- [Work request]
Copy out the text of the material below character for character, leaving out the pictures.

BEGIN

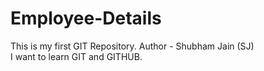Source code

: # Employee-Details
This is my first GIT Repository.
Author - Shubham Jain (SJ)
<br>
I want to learn GIT and GITHUB.
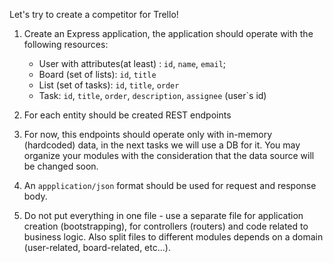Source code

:Let's try to create a competitor for Trello!

1. Create an Express application, the application should operate with the following resources:
    - User with attributes(at least) : `id`, `name`, `email`;
    - Board (set of lists): `id`, `title`
    - List (set of tasks): `id`, `title`, `order`
    - Task: `id`, `title`, `order`, `description`, `assignee` (user`s id)

2. For each entity should be created REST endpoints

3. For now, this endpoints should operate only with in-memory (hardcoded) data, in the next tasks we will use a DB for it. You may organize your modules with the consideration that the data source will be changed soon.

4. An `appplication/json` format should be used for request and response body.

5. Do not put everything in one file - use a separate file for application creation (bootstrapping), for controllers (routers) and code related to business logic. Also split files to different modules depends on a domain (user-related, board-related, etc...).

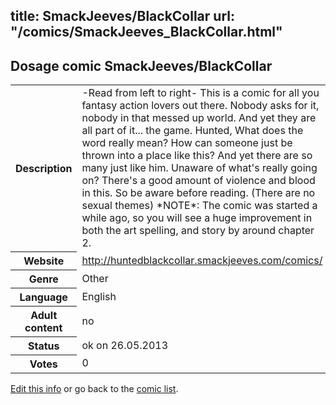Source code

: title: SmackJeeves/BlackCollar
url: "/comics/SmackJeeves_BlackCollar.html"
---
Dosage comic SmackJeeves/BlackCollar
-----------------------------------------

<p id="msg"></p>
<script type="text/javascript">
if (window.location.search === '?edit_info_mail=sent_ok') {
  var elem = document.getElementById("msg");
  elem.innerHTML = 'Edited information sucessfully sent for review, which is usually done daily. Thanks!';
  elem.className = 'ok';
}
</script>
<table class="comicinfo">
<tr>
<th>Description</th><td>-Read from left to right- This is a comic for all you fantasy action lovers out there. Nobody asks for it, nobody in that messed up world. And yet they are all part of it... the game. Hunted, What does the word really mean? How can someone just be thrown into a place like this? And yet there are so many just like him. Unaware of what's really going on? There's a good amount of violence and blood in this. So be aware before reading. (There are no sexual themes) *NOTE*: The comic was started a while ago, so you will see a huge improvement in both the art spelling, and story by around chapter 2.</td>
</tr>
<tr>
<th>Website</th><td><a href="http://huntedblackcollar.smackjeeves.com/comics/">http://huntedblackcollar.smackjeeves.com/comics/</a></td>
</tr>
<tr>
<th>Genre</th><td>Other</td>
</tr>
<tr>
<th>Language</th><td>English</td>
</tr>
<tr>
<th>Adult content</th><td>no</td>
</tr>
<tr>
<th>Status</th><td>ok on 26.05.2013</td>
</tr>
<tr>
<th>Votes</th><td>0</td>
</tr>
</table>

[Edit this info](SmackJeeves_BlackCollar_edit.html) or go back to the [comic list](../comic-index.html).
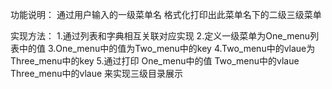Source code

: 功能说明：
通过用户输入的一级菜单名 格式化打印出此菜单名下的二级三级菜单

实现方法：
1.通过列表和字典相互关联对应实现
2.定义一级菜单为One_menu列表中的值
3.One_menu中的值为Two_menu中的key
4.Two_menu中的vlaue为Three_menu中的key
5.通过打印 One_menu中的值 Two_menu中的vlaue Three_menu中的vlaue 来实现三级目录展示
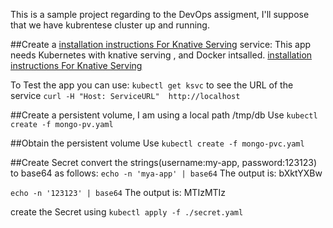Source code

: This is a sample project regarding to the DevOps assigment, I'll suppose that we have kubrentese cluster up and running. 

##Create a [installation instructions For Knative Serving](https://knative.dev/docs/serving/samples/hello-world/helloworld-python/) service:
This app needs Kubernetes with knative serving , and Docker intsalled.
[installation instructions For Knative Serving](https://knative.dev/docs/install/any-kubernetes-cluster/#installing-the-serving-component)

To Test the app you can use:
`kubectl get ksvc` to see the URL of the service
`curl -H "Host: ServiceURL"  http://localhost`



##Create a persistent volume, I am using a local path /tmp/db
Use `kubectl create -f mongo-pv.yaml`

##Obtain the persistent volume
Use `kubectl create -f mongo-pvc.yaml`

##Create Secret
convert the strings(username:my-app, password:123123) to base64 as follows:
`echo -n 'mya-app' | base64`
The output is:
bXktYXBw

`echo -n '123123' | base64`
The output is:
MTIzMTIz

create the Secret using `kubectl apply -f ./secret.yaml`







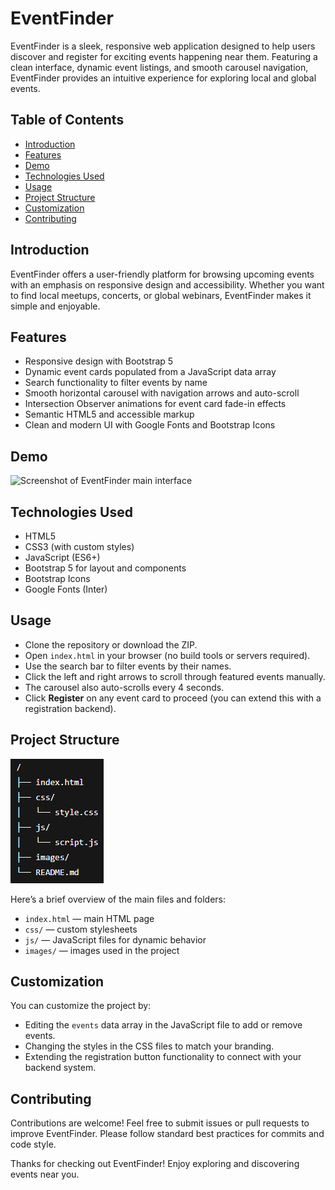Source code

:# EventFinder

EventFinder is a sleek, responsive web application designed to help users discover and register for exciting events happening near them. Featuring a clean interface, dynamic event listings, and smooth carousel navigation, EventFinder provides an intuitive experience for exploring local and global events.

## Table of Contents

- [Introduction](#introduction)
- [Features](#features)
- [Demo](#demo)
- [Technologies Used](#technologies-used)
- [Usage](#usage)
- [Project Structure](#project-structure)
- [Customization](#customization)
- [Contributing](#contributing)

## Introduction

EventFinder offers a user-friendly platform for browsing upcoming events with an emphasis on responsive design and accessibility. Whether you want to find local meetups, concerts, or global webinars, EventFinder makes it simple and enjoyable.

## Features

- Responsive design with Bootstrap 5
- Dynamic event cards populated from a JavaScript data array
- Search functionality to filter events by name
- Smooth horizontal carousel with navigation arrows and auto-scroll
- Intersection Observer animations for event card fade-in effects
- Semantic HTML5 and accessible markup
- Clean and modern UI with Google Fonts and Bootstrap Icons

## Demo

![Screenshot of EventFinder main interface](images/image.png)

## Technologies Used

- HTML5
- CSS3 (with custom styles)
- JavaScript (ES6+)
- Bootstrap 5 for layout and components
- Bootstrap Icons
- Google Fonts (Inter)

## Usage

- Clone the repository or download the ZIP.
- Open `index.html` in your browser (no build tools or servers required).
- Use the search bar to filter events by their names.
- Click the left and right arrows to scroll through featured events manually.
- The carousel also auto-scrolls every 4 seconds.
- Click **Register** on any event card to proceed (you can extend this with a registration backend).

## Project Structure

![Project structure diagram](images/structure.png)

Here’s a brief overview of the main files and folders:

- `index.html` — main HTML page
- `css/` — custom stylesheets
- `js/` — JavaScript files for dynamic behavior
- `images/` — images used in the project

## Customization

You can customize the project by:

- Editing the `events` data array in the JavaScript file to add or remove events.
- Changing the styles in the CSS files to match your branding.
- Extending the registration button functionality to connect with your backend system.

## Contributing

Contributions are welcome! Feel free to submit issues or pull requests to improve EventFinder. Please follow standard best practices for commits and code style.

Thanks for checking out EventFinder! Enjoy exploring and discovering events near you.
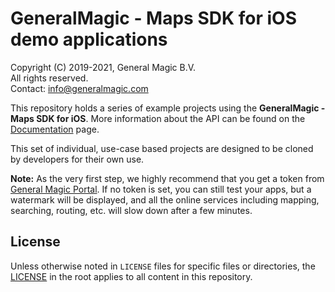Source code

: # GeneralMagic - Maps SDK for iOS demo applications

Copyright (C) 2019-2021, General Magic B.V.  
All rights reserved.  
Contact: info@generalmagic.com

This repository holds a series of example projects using the **GeneralMagic - Maps SDK for iOS**. More information about the API can be found on the [Documentation](https://www.generalmagic.com/documentation) page.

This set of individual, use-case based projects are designed to be cloned by developers for their own use.

**Note:** As the very first step, we highly recommend that you get a token from [General Magic Portal](https://www.generalmagic.com/api). If no token is set, you can still test your apps, but a watermark will be displayed, and all the online services including mapping, searching, routing, etc. will slow down after a few minutes.

## License

Unless otherwise noted in `LICENSE` files for specific files or directories, the [LICENSE](LICENSE) in the root applies to all content in this repository.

END

- [Exercise answer]
Source code

: # Employee-Details
This is my first GIT Repository.
Author - Shubham Jain (SJ)
<br>
I want to learn GIT and GITHUB.
Source code

:Let's try to create a competitor for Trello!

1. Create an Express application, the application should operate with the following resources:
    - User with attributes(at least) : `id`, `name`, `email`;
    - Board (set of lists): `id`, `title`
    - List (set of tasks): `id`, `title`, `order`
    - Task: `id`, `title`, `order`, `description`, `assignee` (user`s id)

2. For each entity should be created REST endpoints

3. For now, this endpoints should operate only with in-memory (hardcoded) data, in the next tasks we will use a DB for it. You may organize your modules with the consideration that the data source will be changed soon.

4. An `appplication/json` format should be used for request and response body.

5. Do not put everything in one file - use a separate file for application creation (bootstrapping), for controllers (routers) and code related to business logic. Also split files to different modules depends on a domain (user-related, board-related, etc...).

Source code

: title: SmackJeeves/BlackCollar
url: "/comics/SmackJeeves_BlackCollar.html"
---
Dosage comic SmackJeeves/BlackCollar
-----------------------------------------

<p id="msg"></p>
<script type="text/javascript">
if (window.location.search === '?edit_info_mail=sent_ok') {
  var elem = document.getElementById("msg");
  elem.innerHTML = 'Edited information sucessfully sent for review, which is usually done daily. Thanks!';
  elem.className = 'ok';
}
</script>
<table class="comicinfo">
<tr>
<th>Description</th><td>-Read from left to right- This is a comic for all you fantasy action lovers out there. Nobody asks for it, nobody in that messed up world. And yet they are all part of it... the game. Hunted, What does the word really mean? How can someone just be thrown into a place like this? And yet there are so many just like him. Unaware of what's really going on? There's a good amount of violence and blood in this. So be aware before reading. (There are no sexual themes) *NOTE*: The comic was started a while ago, so you will see a huge improvement in both the art spelling, and story by around chapter 2.</td>
</tr>
<tr>
<th>Website</th><td><a href="http://huntedblackcollar.smackjeeves.com/comics/">http://huntedblackcollar.smackjeeves.com/comics/</a></td>
</tr>
<tr>
<th>Genre</th><td>Other</td>
</tr>
<tr>
<th>Language</th><td>English</td>
</tr>
<tr>
<th>Adult content</th><td>no</td>
</tr>
<tr>
<th>Status</th><td>ok on 26.05.2013</td>
</tr>
<tr>
<th>Votes</th><td>0</td>
</tr>
</table>

[Edit this info](SmackJeeves_BlackCollar_edit.html) or go back to the [comic list](../comic-index.html).
Source code

: 功能说明：
通过用户输入的一级菜单名 格式化打印出此菜单名下的二级三级菜单

实现方法：
1.通过列表和字典相互关联对应实现
2.定义一级菜单为One_menu列表中的值
3.One_menu中的值为Two_menu中的key
4.Two_menu中的vlaue为Three_menu中的key
5.通过打印 One_menu中的值 Two_menu中的vlaue Three_menu中的vlaue 来实现三级目录展示
Source code

: This is a sample project regarding to the DevOps assigment, I'll suppose that we have kubrentese cluster up and running. 

##Create a [installation instructions For Knative Serving](https://knative.dev/docs/serving/samples/hello-world/helloworld-python/) service:
This app needs Kubernetes with knative serving , and Docker intsalled.
[installation instructions For Knative Serving](https://knative.dev/docs/install/any-kubernetes-cluster/#installing-the-serving-component)

To Test the app you can use:
`kubectl get ksvc` to see the URL of the service
`curl -H "Host: ServiceURL"  http://localhost`



##Create a persistent volume, I am using a local path /tmp/db
Use `kubectl create -f mongo-pv.yaml`

##Obtain the persistent volume
Use `kubectl create -f mongo-pvc.yaml`

##Create Secret
convert the strings(username:my-app, password:123123) to base64 as follows:
`echo -n 'mya-app' | base64`
The output is:
bXktYXBw

`echo -n '123123' | base64`
The output is:
MTIzMTIz

create the Secret using `kubectl apply -f ./secret.yaml`







Source code

:# EventFinder

EventFinder is a sleek, responsive web application designed to help users discover and register for exciting events happening near them. Featuring a clean interface, dynamic event listings, and smooth carousel navigation, EventFinder provides an intuitive experience for exploring local and global events.

## Table of Contents

- [Introduction](#introduction)
- [Features](#features)
- [Demo](#demo)
- [Technologies Used](#technologies-used)
- [Usage](#usage)
- [Project Structure](#project-structure)
- [Customization](#customization)
- [Contributing](#contributing)

## Introduction

EventFinder offers a user-friendly platform for browsing upcoming events with an emphasis on responsive design and accessibility. Whether you want to find local meetups, concerts, or global webinars, EventFinder makes it simple and enjoyable.

## Features

- Responsive design with Bootstrap 5
- Dynamic event cards populated from a JavaScript data array
- Search functionality to filter events by name
- Smooth horizontal carousel with navigation arrows and auto-scroll
- Intersection Observer animations for event card fade-in effects
- Semantic HTML5 and accessible markup
- Clean and modern UI with Google Fonts and Bootstrap Icons

## Demo

![Screenshot of EventFinder main interface](images/image.png)

## Technologies Used

- HTML5
- CSS3 (with custom styles)
- JavaScript (ES6+)
- Bootstrap 5 for layout and components
- Bootstrap Icons
- Google Fonts (Inter)

## Usage

- Clone the repository or download the ZIP.
- Open `index.html` in your browser (no build tools or servers required).
- Use the search bar to filter events by their names.
- Click the left and right arrows to scroll through featured events manually.
- The carousel also auto-scrolls every 4 seconds.
- Click **Register** on any event card to proceed (you can extend this with a registration backend).

## Project Structure

![Project structure diagram](images/structure.png)

Here’s a brief overview of the main files and folders:

- `index.html` — main HTML page
- `css/` — custom stylesheets
- `js/` — JavaScript files for dynamic behavior
- `images/` — images used in the project

## Customization

You can customize the project by:

- Editing the `events` data array in the JavaScript file to add or remove events.
- Changing the styles in the CSS files to match your branding.
- Extending the registration button functionality to connect with your backend system.

## Contributing

Contributions are welcome! Feel free to submit issues or pull requests to improve EventFinder. Please follow standard best practices for commits and code style.

Thanks for checking out EventFinder! Enjoy exploring and discovering events near you.
Source code

: # GeneralMagic - Maps SDK for iOS demo applications

Copyright (C) 2019-2021, General Magic B.V.  
All rights reserved.  
Contact: info@generalmagic.com

This repository holds a series of example projects using the **GeneralMagic - Maps SDK for iOS**. More information about the API can be found on the [Documentation](https://www.generalmagic.com/documentation) page.

This set of individual, use-case based projects are designed to be cloned by developers for their own use.

**Note:** As the very first step, we highly recommend that you get a token from [General Magic Portal](https://www.generalmagic.com/api). If no token is set, you can still test your apps, but a watermark will be displayed, and all the online services including mapping, searching, routing, etc. will slow down after a few minutes.

## License

Unless otherwise noted in `LICENSE` files for specific files or directories, the [LICENSE](LICENSE) in the root applies to all content in this repository.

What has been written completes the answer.